La Ville de Paris, via la Fabrique de la Solidarité et le diocèse de Paris lancent un appel à volontaires pour soutenir le bénévolat dans les associations. Plus de 800 personnes sont déjà recensées.

Mobiliser le lien de solidarité de proximité pour nourrir la sociabilité des sans-abri

Le confinement produit de nouvelles formes de relations sociales où les échanges de proximité, même distanciés, sont redécouverts. Pour lutter contre l’isolement social des sans-abri, chaque individu, dans son environnement de proximité, peut interagir avec des personnes vulnérables. Un lien social peut alors perdurer. C’est notamment une des préoccupations de l’association Entourage : « La lutte contre l’exclusion n’est pas seulement l’affaire des pouvoirs publics et des associations : chacun de nous, au quotidien, par notre attention, pouvons être une partie de la solution ».
En construisant un réseau solidaire de citoyens, elle développe les possibilités d’échanges entre les sans-abri et leurs voisins de quartier. Son application smartphone « Entourage » implique l’ensemble des voisins d’un quartier qui proposent des actions solidaires et aide à lutter contre les fragilités exacerbées des sans-abri face au confinement et à la crise sanitaire du Covid-19 : faire des courses, orienter vers des structures professionnelles, échanger et écouter, entretenir la dignité de chacun.

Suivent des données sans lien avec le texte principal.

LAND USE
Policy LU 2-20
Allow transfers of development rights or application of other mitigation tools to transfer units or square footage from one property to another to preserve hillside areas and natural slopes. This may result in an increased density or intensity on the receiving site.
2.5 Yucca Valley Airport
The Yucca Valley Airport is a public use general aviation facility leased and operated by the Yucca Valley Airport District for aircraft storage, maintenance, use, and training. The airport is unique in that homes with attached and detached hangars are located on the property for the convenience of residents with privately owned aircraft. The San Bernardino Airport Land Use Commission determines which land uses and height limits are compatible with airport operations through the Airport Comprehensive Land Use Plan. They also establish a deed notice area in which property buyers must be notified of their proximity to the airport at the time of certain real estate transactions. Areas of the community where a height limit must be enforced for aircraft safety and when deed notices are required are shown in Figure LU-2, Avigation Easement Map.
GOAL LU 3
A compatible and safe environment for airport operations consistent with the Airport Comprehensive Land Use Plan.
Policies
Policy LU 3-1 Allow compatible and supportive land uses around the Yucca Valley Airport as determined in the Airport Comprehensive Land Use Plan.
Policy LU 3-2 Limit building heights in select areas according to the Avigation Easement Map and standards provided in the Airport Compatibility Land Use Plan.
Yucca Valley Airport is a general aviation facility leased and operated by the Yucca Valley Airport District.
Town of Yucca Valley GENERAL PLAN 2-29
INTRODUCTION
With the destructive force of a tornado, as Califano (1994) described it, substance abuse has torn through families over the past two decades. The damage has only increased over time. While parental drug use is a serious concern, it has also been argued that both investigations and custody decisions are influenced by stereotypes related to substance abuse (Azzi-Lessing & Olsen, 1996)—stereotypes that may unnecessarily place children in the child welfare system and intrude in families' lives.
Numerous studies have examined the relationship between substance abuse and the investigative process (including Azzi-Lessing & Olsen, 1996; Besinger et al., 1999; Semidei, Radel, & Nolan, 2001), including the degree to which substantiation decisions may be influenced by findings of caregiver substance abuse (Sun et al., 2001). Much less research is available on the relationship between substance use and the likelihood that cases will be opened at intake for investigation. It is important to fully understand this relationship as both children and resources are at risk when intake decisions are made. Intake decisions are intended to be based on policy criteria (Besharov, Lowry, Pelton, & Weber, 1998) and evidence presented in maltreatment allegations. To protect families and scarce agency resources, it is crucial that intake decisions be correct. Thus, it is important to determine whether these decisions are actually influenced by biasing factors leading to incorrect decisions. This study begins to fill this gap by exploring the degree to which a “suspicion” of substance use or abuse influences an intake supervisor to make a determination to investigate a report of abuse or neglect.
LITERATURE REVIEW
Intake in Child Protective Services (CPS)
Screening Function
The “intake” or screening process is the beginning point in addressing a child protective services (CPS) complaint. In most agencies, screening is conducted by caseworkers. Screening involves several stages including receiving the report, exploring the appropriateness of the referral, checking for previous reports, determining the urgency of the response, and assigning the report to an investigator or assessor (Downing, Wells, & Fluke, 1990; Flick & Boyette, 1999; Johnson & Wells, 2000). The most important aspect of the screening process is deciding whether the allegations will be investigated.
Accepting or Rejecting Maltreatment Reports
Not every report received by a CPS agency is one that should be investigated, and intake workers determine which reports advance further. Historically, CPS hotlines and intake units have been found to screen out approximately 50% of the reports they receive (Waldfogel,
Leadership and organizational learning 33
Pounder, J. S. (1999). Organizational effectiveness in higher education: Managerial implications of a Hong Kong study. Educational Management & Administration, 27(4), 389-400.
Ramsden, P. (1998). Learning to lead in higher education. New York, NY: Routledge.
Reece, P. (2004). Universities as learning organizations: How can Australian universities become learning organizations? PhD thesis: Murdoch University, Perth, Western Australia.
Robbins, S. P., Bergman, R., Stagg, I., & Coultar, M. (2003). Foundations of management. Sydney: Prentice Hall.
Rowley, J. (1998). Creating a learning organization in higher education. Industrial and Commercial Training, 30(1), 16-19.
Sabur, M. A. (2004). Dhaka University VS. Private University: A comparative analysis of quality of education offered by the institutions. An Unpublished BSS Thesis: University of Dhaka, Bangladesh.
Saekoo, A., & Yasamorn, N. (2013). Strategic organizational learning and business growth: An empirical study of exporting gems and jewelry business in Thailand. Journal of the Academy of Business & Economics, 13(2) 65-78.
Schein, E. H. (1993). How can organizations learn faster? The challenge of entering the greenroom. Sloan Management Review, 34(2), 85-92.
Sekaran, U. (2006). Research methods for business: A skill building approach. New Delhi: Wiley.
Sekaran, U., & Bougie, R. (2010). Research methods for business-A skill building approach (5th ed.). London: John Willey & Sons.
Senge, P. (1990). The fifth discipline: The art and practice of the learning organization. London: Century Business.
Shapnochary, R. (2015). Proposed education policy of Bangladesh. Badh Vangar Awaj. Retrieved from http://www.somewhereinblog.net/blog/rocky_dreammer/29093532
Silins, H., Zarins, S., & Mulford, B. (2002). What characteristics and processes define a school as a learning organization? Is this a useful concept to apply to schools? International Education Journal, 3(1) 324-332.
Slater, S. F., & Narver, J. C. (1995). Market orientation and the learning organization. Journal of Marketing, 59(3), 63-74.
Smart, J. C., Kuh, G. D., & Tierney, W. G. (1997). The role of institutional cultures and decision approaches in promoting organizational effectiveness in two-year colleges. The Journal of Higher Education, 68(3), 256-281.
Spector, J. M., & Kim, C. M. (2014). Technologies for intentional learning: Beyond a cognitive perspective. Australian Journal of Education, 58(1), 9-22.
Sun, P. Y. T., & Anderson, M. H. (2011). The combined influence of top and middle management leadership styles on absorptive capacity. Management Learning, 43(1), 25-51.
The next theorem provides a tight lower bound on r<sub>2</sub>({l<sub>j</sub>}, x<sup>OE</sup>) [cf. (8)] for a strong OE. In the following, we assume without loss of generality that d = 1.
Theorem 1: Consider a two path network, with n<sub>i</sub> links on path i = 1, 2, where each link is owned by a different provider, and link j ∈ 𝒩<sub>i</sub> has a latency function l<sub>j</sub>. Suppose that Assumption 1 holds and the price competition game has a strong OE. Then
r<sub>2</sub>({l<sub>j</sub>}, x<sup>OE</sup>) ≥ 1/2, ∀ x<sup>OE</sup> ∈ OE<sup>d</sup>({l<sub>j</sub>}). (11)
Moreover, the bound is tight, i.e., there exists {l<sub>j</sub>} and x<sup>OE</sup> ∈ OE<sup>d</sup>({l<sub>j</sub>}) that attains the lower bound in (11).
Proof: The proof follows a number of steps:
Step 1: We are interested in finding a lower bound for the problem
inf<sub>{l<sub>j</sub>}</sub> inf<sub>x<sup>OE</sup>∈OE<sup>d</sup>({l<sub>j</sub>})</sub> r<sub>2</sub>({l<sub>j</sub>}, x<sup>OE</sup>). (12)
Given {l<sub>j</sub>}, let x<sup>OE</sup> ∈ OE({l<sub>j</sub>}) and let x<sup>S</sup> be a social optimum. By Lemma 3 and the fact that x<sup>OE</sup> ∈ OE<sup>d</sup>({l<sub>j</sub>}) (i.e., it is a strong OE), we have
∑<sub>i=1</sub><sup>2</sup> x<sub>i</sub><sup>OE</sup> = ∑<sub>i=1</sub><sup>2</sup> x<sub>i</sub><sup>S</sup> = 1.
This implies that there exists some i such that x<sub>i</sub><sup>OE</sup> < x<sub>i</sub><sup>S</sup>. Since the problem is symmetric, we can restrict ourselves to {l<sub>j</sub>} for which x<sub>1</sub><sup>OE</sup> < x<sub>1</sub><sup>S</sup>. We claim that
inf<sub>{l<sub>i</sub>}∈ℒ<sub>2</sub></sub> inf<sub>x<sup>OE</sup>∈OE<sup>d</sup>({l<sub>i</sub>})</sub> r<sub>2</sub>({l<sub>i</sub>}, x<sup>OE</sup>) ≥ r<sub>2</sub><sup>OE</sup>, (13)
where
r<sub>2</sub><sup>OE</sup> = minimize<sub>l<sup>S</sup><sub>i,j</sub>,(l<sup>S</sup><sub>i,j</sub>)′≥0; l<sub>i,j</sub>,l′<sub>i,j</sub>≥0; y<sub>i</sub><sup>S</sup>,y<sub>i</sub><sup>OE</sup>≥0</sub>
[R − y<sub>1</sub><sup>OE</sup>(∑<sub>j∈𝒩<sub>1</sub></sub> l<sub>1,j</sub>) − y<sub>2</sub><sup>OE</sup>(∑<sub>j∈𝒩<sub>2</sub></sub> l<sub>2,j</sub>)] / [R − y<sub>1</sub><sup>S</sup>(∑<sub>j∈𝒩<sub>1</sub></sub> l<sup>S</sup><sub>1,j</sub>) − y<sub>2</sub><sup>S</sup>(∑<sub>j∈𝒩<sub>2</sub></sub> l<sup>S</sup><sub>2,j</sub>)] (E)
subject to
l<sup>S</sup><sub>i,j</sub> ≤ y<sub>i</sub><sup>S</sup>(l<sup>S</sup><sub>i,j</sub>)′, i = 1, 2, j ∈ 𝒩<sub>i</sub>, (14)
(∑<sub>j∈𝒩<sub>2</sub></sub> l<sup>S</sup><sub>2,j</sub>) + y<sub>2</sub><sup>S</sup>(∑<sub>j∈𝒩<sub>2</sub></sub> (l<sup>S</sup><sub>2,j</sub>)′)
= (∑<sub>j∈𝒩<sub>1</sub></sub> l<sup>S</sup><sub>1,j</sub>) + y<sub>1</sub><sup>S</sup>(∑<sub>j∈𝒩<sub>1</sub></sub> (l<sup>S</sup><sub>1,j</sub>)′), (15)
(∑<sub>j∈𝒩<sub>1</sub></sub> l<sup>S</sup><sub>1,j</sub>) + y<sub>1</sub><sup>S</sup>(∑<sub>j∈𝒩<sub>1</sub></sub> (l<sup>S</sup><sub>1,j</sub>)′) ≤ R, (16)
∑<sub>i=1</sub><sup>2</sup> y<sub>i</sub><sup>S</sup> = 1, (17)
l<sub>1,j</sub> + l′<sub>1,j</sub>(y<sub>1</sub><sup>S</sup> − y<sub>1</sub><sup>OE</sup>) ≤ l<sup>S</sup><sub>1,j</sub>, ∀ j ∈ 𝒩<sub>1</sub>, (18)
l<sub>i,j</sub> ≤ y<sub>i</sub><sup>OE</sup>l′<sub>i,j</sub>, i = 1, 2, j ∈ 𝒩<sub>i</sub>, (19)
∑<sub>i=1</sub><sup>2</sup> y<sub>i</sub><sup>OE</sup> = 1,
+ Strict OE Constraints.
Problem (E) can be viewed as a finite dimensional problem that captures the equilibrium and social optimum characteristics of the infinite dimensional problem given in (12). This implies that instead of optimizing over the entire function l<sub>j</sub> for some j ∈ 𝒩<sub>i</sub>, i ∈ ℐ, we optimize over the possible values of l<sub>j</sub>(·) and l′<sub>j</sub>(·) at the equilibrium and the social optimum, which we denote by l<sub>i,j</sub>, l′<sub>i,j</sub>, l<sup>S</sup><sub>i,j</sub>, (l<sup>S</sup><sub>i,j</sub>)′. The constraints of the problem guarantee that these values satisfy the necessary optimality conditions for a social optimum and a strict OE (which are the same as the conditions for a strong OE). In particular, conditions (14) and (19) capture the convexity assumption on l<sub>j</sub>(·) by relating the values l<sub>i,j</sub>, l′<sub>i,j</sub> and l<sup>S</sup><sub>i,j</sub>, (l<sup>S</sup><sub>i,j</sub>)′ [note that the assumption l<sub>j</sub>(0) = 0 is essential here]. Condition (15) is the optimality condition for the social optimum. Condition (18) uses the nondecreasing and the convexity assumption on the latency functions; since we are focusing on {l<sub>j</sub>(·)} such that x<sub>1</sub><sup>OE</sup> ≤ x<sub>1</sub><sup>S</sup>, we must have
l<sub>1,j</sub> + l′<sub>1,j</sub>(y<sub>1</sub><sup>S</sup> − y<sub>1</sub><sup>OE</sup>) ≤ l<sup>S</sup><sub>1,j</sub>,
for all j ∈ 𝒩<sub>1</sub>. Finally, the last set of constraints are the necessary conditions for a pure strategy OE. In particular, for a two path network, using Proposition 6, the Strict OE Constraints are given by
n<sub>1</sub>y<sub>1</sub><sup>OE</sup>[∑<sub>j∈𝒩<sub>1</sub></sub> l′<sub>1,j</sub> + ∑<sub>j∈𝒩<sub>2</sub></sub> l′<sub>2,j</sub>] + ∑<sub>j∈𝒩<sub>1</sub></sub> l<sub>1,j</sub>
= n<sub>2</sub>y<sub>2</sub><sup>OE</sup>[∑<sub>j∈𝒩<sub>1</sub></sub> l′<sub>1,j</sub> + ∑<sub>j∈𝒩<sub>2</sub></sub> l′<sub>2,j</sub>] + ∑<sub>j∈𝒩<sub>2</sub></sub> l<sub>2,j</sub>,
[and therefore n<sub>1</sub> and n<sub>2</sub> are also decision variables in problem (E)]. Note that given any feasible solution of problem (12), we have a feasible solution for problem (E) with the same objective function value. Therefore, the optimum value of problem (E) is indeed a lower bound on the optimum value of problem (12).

1. Médiapart, 26 mars 2020.
2. Selon un communiqué de presse du ministère de la Cohésion des territoires et des Relations avec les collectivités territoriales en date du 2 avril 2020 : soit, en France, 170 000 personnes hébergées dans des structures d’hébergement d’urgence généraliste.
3. Le centre est géré par l’association Coallia.<
4. « La Fédération des acteurs de la solidarité (FAS), qui rassemble l’immense majorité des associations gestionnaires de ces centres, recense elle “environ 900 personnes malades”, selon son directeur général Florent Guéguen, Le Monde, 31 mars 2020.
5. Dont 60 sont déjà ouverts fin mars 2020 selon le ministère de la Cohésion des territoires.
6. Selon la Banque des territoires et le ministère de la Cohésion des territoires, 1er avril 2020.